**STATED EXERCISE:** Recast the items, from the beginning through the line containing "write: 9,47", as a two-column CSV with the headers input and output. Give one row per item, holding its text and its answer, each in a single quoted field with any line breaks replaced by spaces.

**DATA SECTION:**
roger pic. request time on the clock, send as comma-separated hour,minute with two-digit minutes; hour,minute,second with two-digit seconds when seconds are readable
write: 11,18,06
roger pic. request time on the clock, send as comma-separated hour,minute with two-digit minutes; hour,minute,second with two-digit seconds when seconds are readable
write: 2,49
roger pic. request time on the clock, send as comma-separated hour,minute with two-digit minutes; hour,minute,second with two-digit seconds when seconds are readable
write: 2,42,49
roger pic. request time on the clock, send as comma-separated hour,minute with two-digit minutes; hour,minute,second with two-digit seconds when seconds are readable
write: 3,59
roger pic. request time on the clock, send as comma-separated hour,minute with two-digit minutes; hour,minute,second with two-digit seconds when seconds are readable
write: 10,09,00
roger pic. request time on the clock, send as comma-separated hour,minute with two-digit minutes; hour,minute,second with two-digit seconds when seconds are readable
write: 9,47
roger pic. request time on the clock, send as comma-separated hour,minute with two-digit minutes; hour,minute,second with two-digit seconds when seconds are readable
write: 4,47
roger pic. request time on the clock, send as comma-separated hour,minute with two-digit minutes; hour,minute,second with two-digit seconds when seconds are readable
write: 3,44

**RESULT:**
input,output
"roger pic. request time on the clock, send as comma-separated hour,minute with two-digit minutes; hour,minute,second with two-digit seconds when seconds are readable write:","11,18,06"
"roger pic. request time on the clock, send as comma-separated hour,minute with two-digit minutes; hour,minute,second with two-digit seconds when seconds are readable write:","2,49"
"roger pic. request time on the clock, send as comma-separated hour,minute with two-digit minutes; hour,minute,second with two-digit seconds when seconds are readable write:","2,42,49"
"roger pic. request time on the clock, send as comma-separated hour,minute with two-digit minutes; hour,minute,second with two-digit seconds when seconds are readable write:","3,59"
"roger pic. request time on the clock, send as comma-separated hour,minute with two-digit minutes; hour,minute,second with two-digit seconds when seconds are readable write:","10,09,00"
"roger pic. request time on the clock, send as comma-separated hour,minute with two-digit minutes; hour,minute,second with two-digit seconds when seconds are readable write:","9,47"